¿Qué lugares se mencionan con nombre propio en el fragmento sobre Los cazafantasmas que aparece a continuación? Enuméralos todos.

Fragmento seleccionado –
╔══

Por eso todos andan en busca de una prueba física, la evidencia irrefutable, para, en palabras de Peter, establecer el umbral de la defensa científica indispensable para la próxima década. Loable fin cuyo objetivo es la investigación y eliminación profesional de entes paranormales. El caso es que Venkman es un fenómeno en sí mismo. Un adulto que no ha crecido en absoluto, como demuestra su dislocada relación con la músico Dana Barrett (Sigourney Waver), víctima de uno de estos fenómenos extraños.


En Los cazafantasmas, algunas de esas anheladas pruebas físicas las proporciona el mundo material. Así ocurre con las gárgolas y esculturas del edificio donde viven Dana y su vecino, el contable Louis Tully (Rick Moranis), dos de las cuales cobrarán vida. Otros remanentes son los clásicos fantasmas, aunque con la lección de vida bien aprendida desde el otro lado: son apariciones que interactúan más con los humanos que antaño, y saben esquivarlos cuando conviene. Entre tanto, el grupo de cazafantasmas se sirve de los medios técnicos que tiene a su alcance, incluida la televisión, para anunciarse. Ellos se van a convertir en los héroes que salven la ciudad. Pues otro de los protagonistas de la película es el escenario metafórico y físico de Nueva York (también en la desvaída segunda parte). Esto posee una doble lectura. El triunfo de los cazafantasmas es, al mismo tiempo, el de la urbe y sus habitantes, y el de la constatación sobrenatural.


Como sucede con las oleadas de los OVNIS, las manifestaciones fantasmales y demás impregnaciones se producen cada X tiempo, como un ciclo que se repite, si bien esta va a ser la más gorda hasta la fecha. Por algo ha sido orquestada por un antiguo y maligno dios sumerio llamado Gozer. Cuya madriguera o foco va a ser el enigmático edificio al que hacíamos referencia, en pleno Central Park, junto a la Iglesia luterana de la Santísima Trinidad. Un enclave de arquitectura sugestiva y, como se comenta en la película, espacio de reunión para una antigua secta de corte y confección esotérico. De este modo, lo paranormal se hace material, es decir, carne y celuloide. Y siempre ha sido así.

╚══

Registros –
╔══

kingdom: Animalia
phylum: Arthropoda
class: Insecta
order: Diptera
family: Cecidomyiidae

╚══
╔══

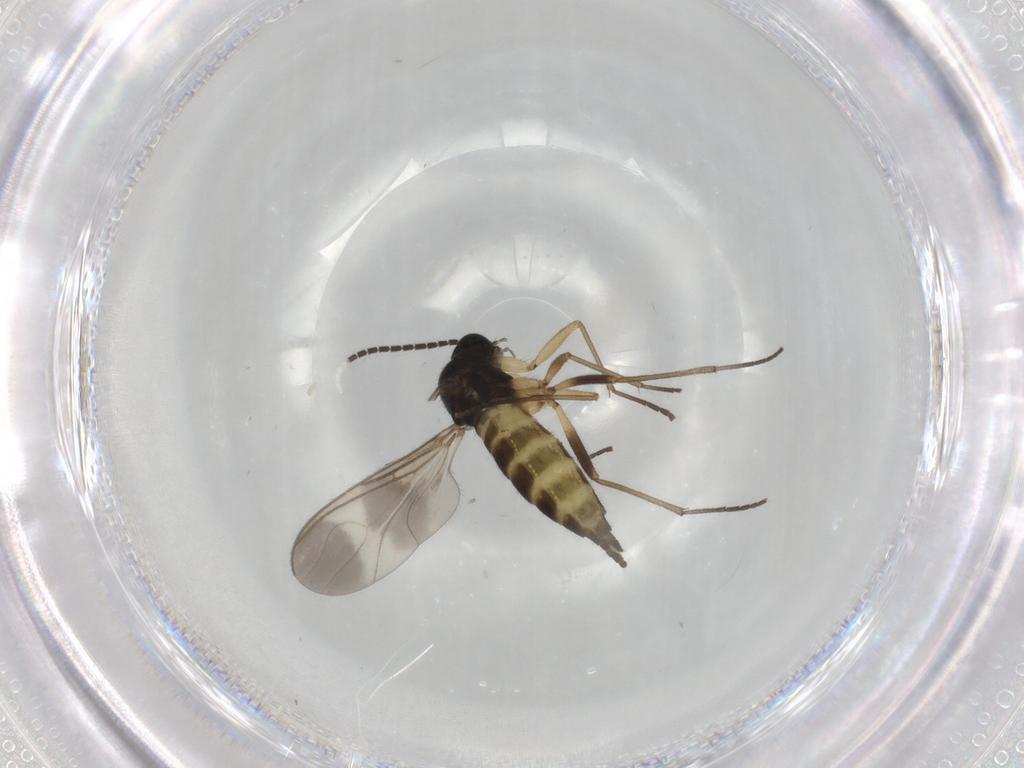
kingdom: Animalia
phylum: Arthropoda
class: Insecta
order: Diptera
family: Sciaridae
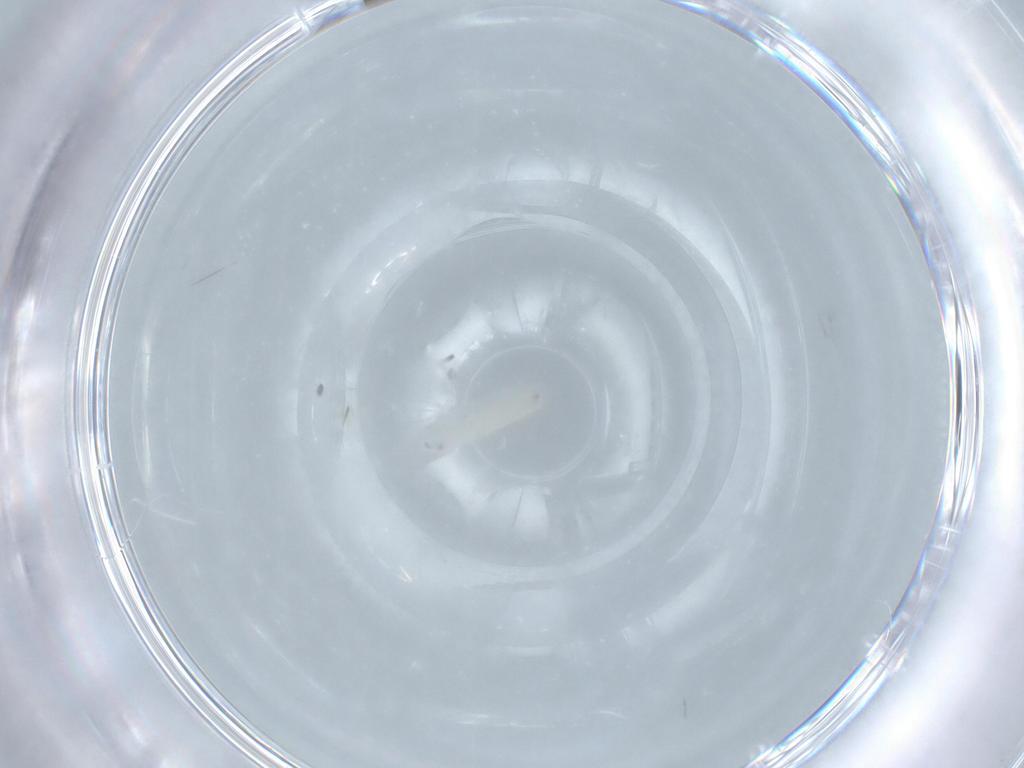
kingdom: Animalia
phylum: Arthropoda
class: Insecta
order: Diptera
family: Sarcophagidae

╚══

Resultado –
- Nueva York
- Central Park
- Iglesia luterana de la Santísima Trinidad